- _BRIEF_: Write the listing out again word for word, excluding any pictures.

═════ DATASET RECORDS ═════

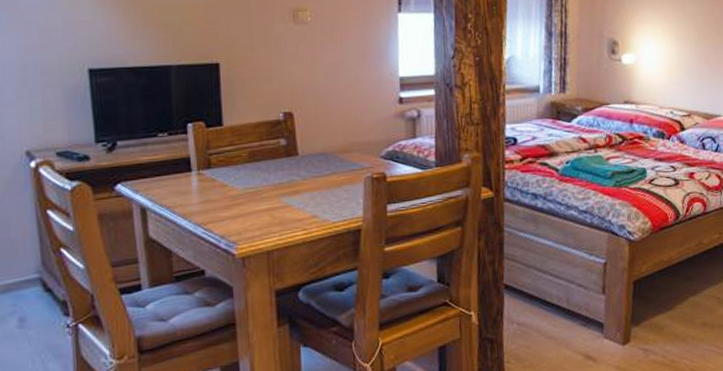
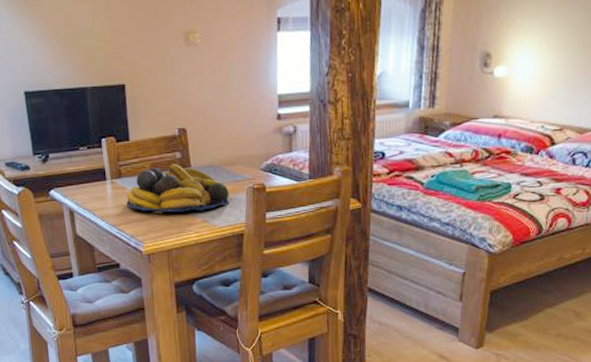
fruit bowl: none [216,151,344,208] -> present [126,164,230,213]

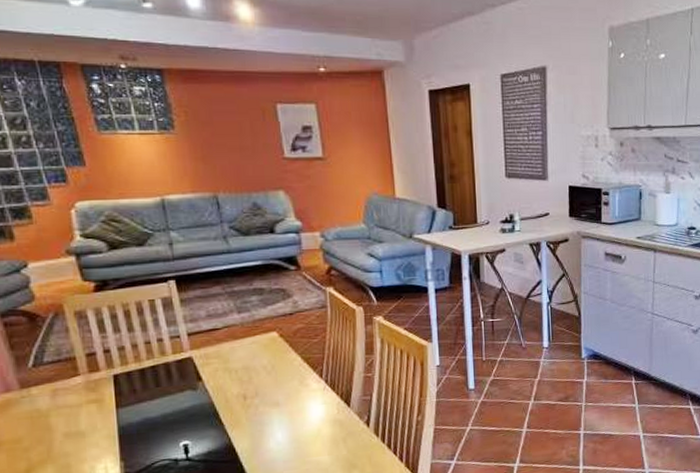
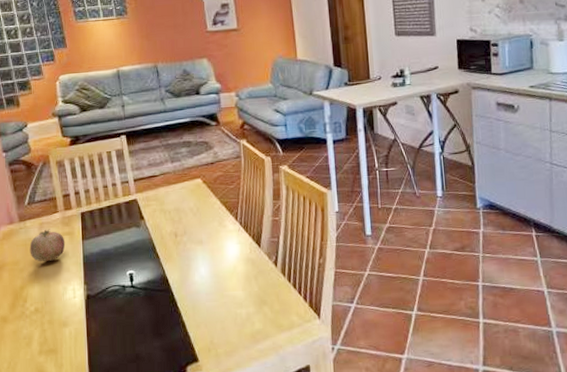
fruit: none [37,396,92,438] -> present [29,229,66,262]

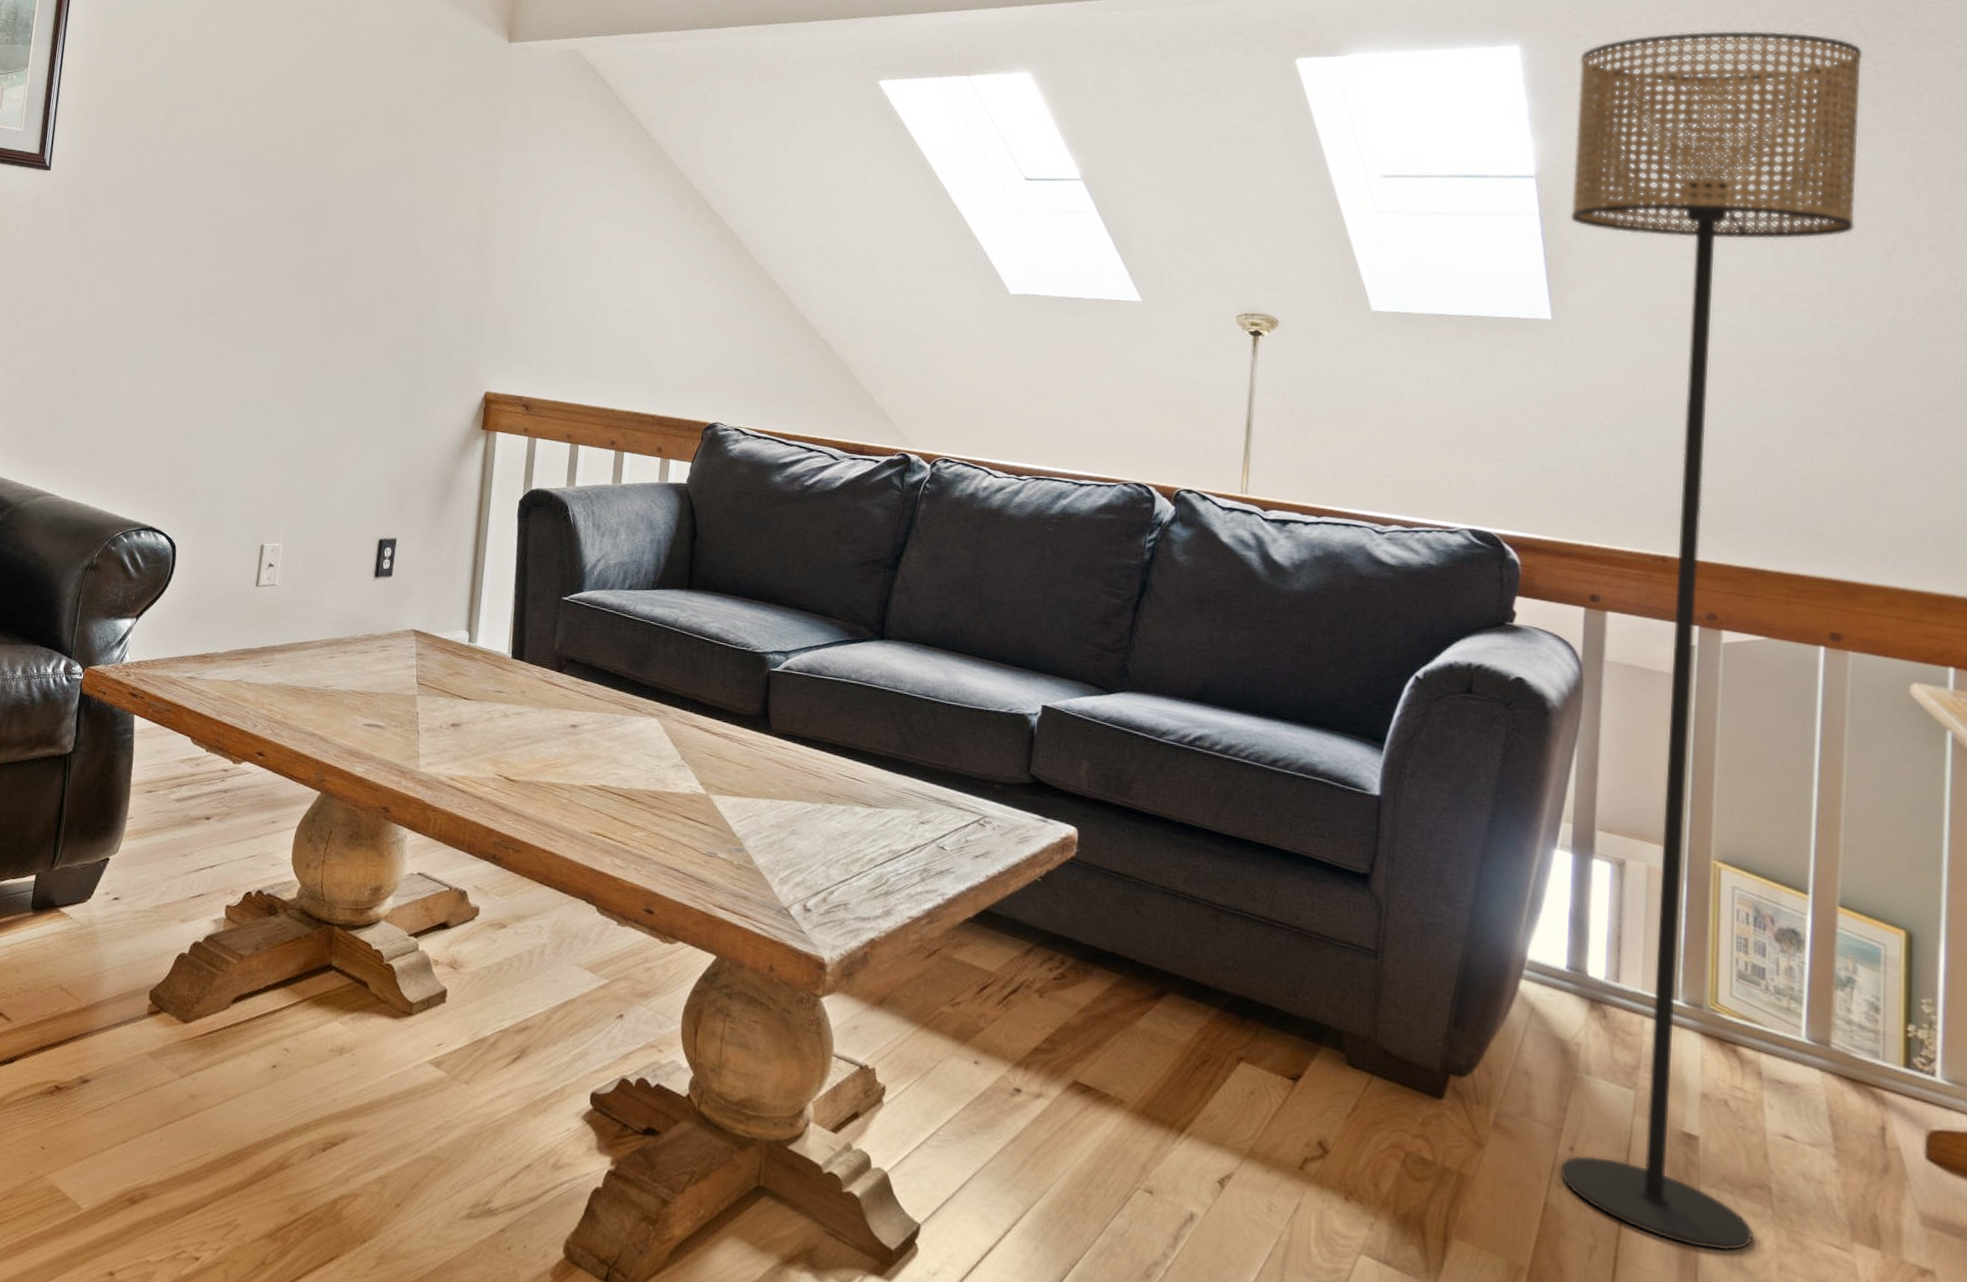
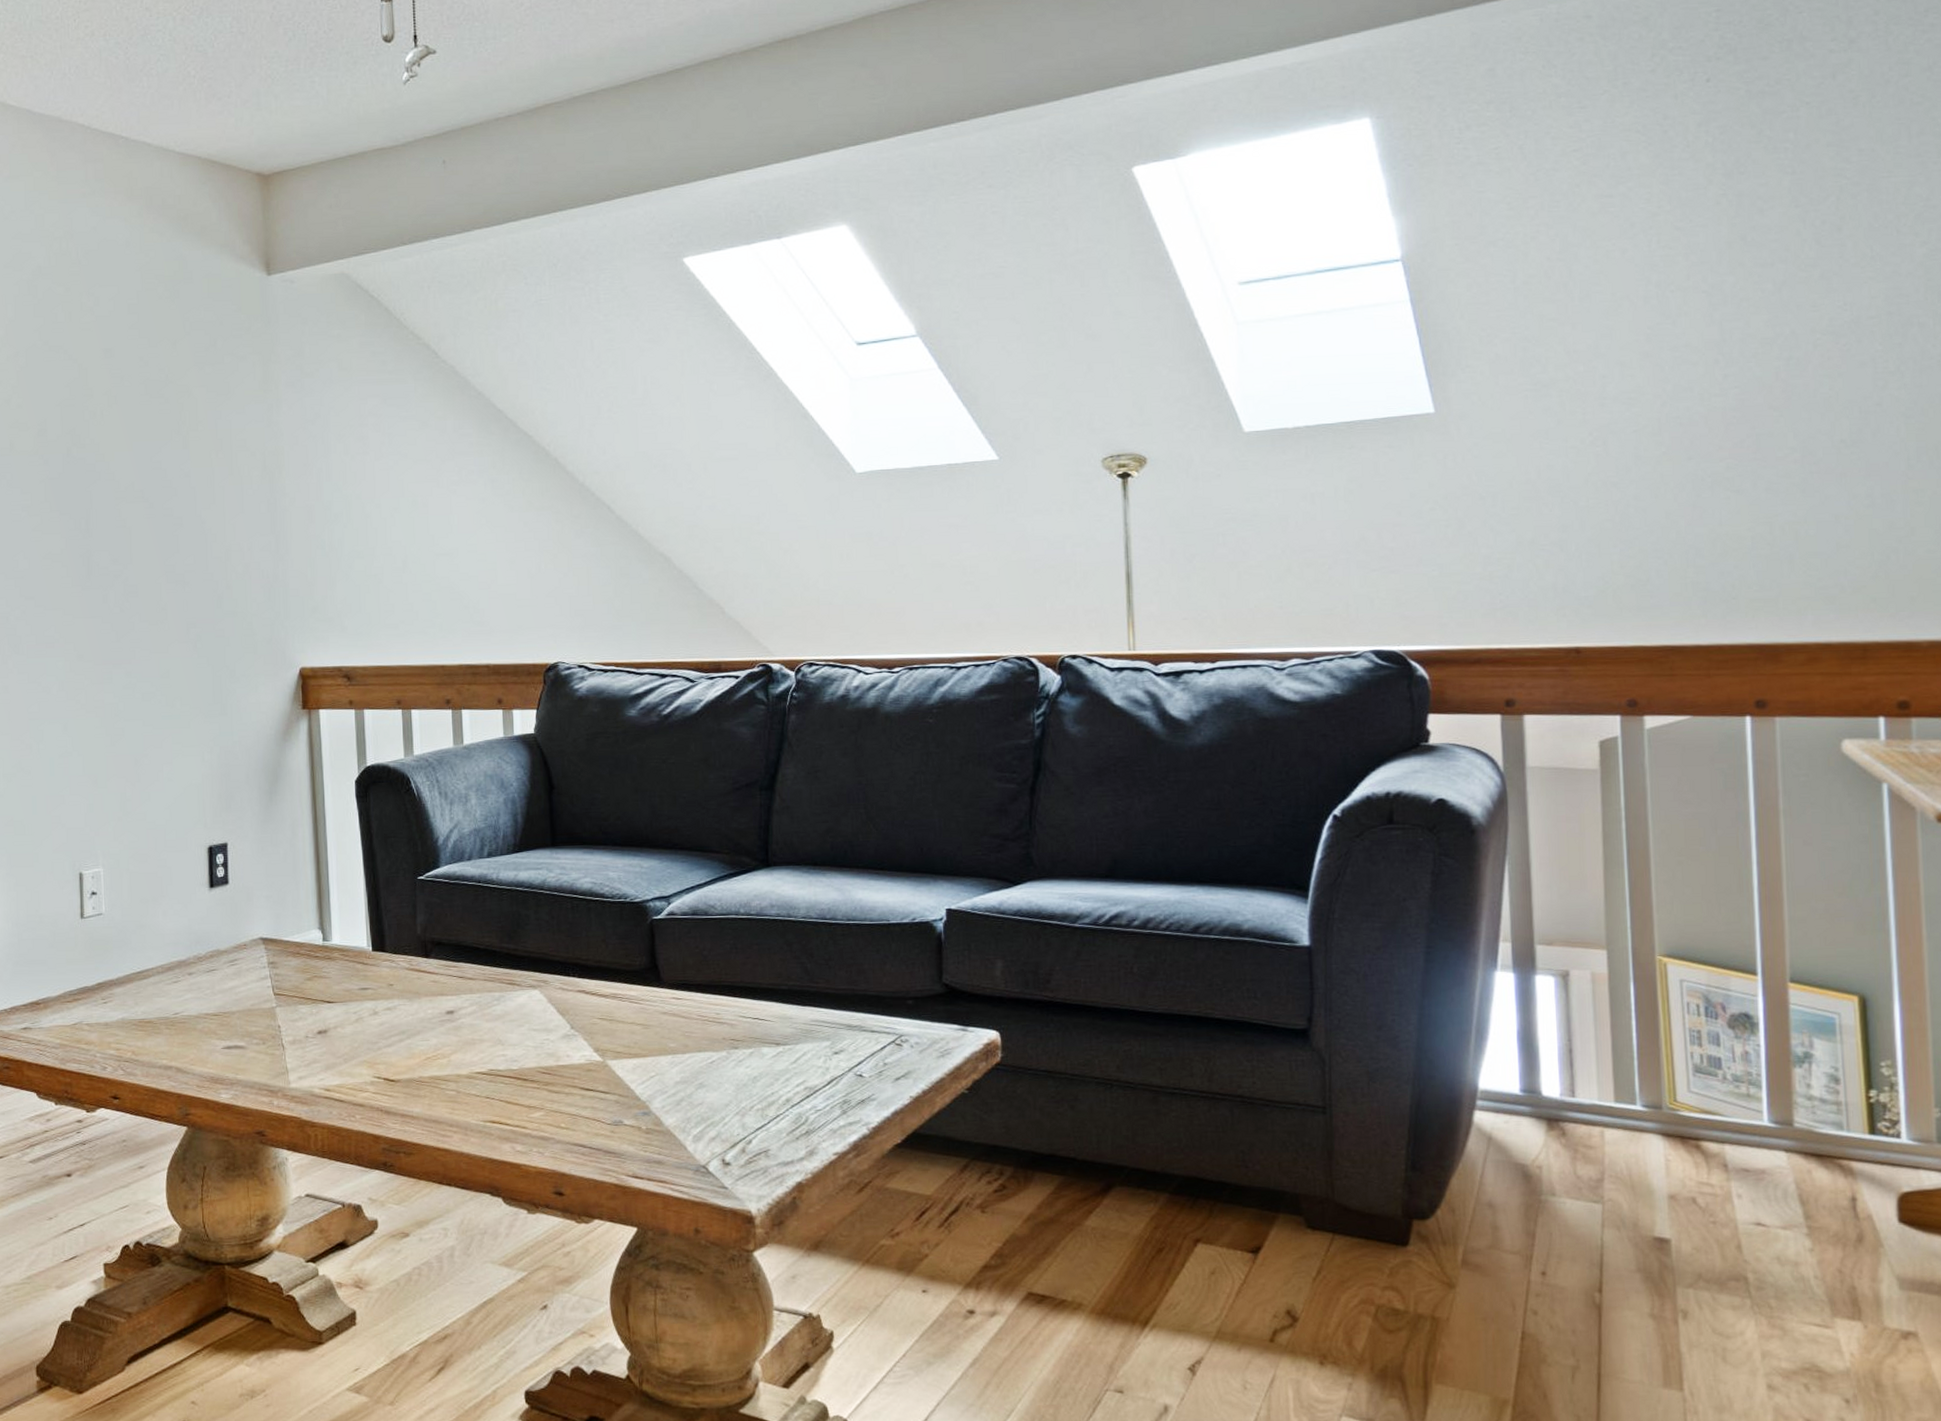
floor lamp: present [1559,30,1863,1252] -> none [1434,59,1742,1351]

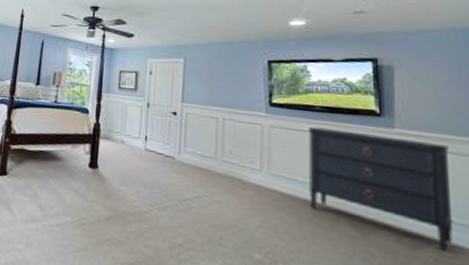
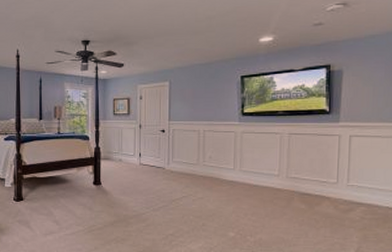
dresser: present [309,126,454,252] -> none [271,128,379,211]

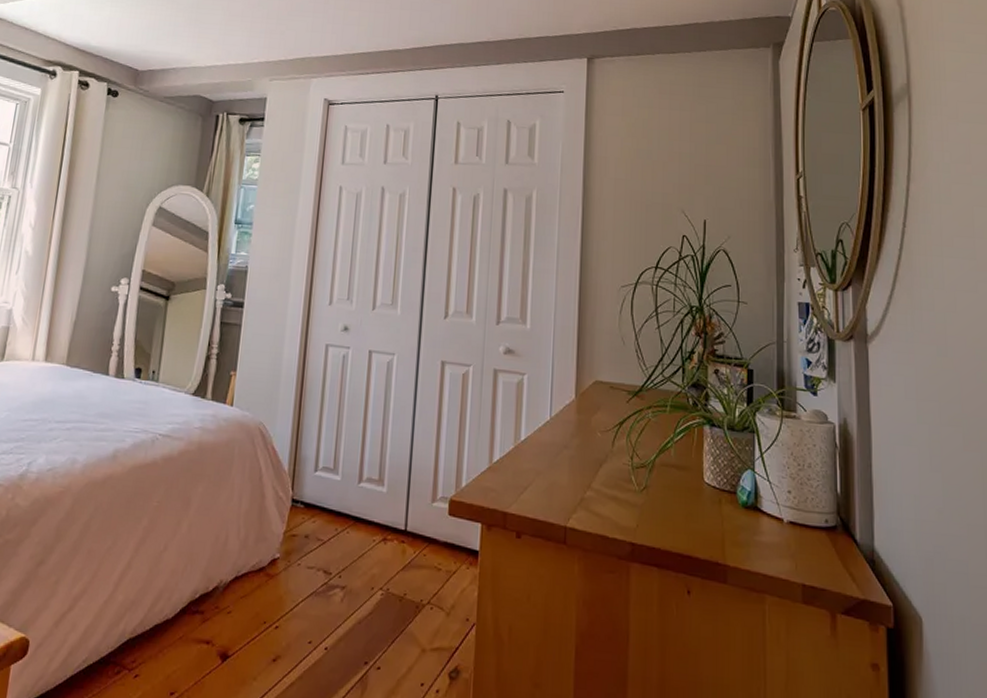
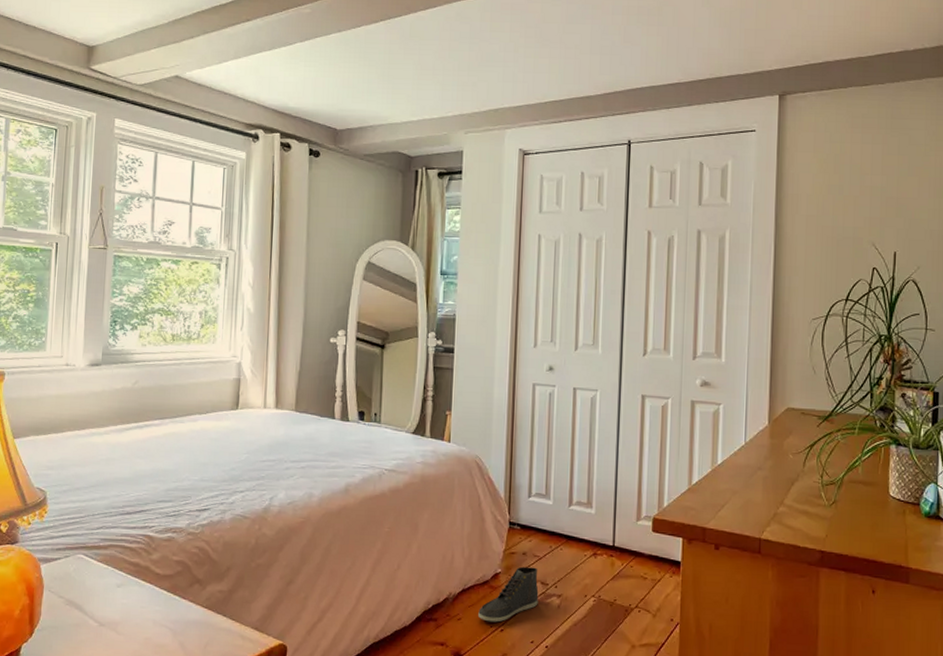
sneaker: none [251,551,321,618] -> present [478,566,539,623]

═════

- _WRITTEN ANSWER_:
fruit bowl: none [216,151,344,208] -> present [126,164,230,213]

fruit: none [37,396,92,438] -> present [29,229,66,262]

floor lamp: present [1559,30,1863,1252] -> none [1434,59,1742,1351]

dresser: present [309,126,454,252] -> none [271,128,379,211]

sneaker: none [251,551,321,618] -> present [478,566,539,623]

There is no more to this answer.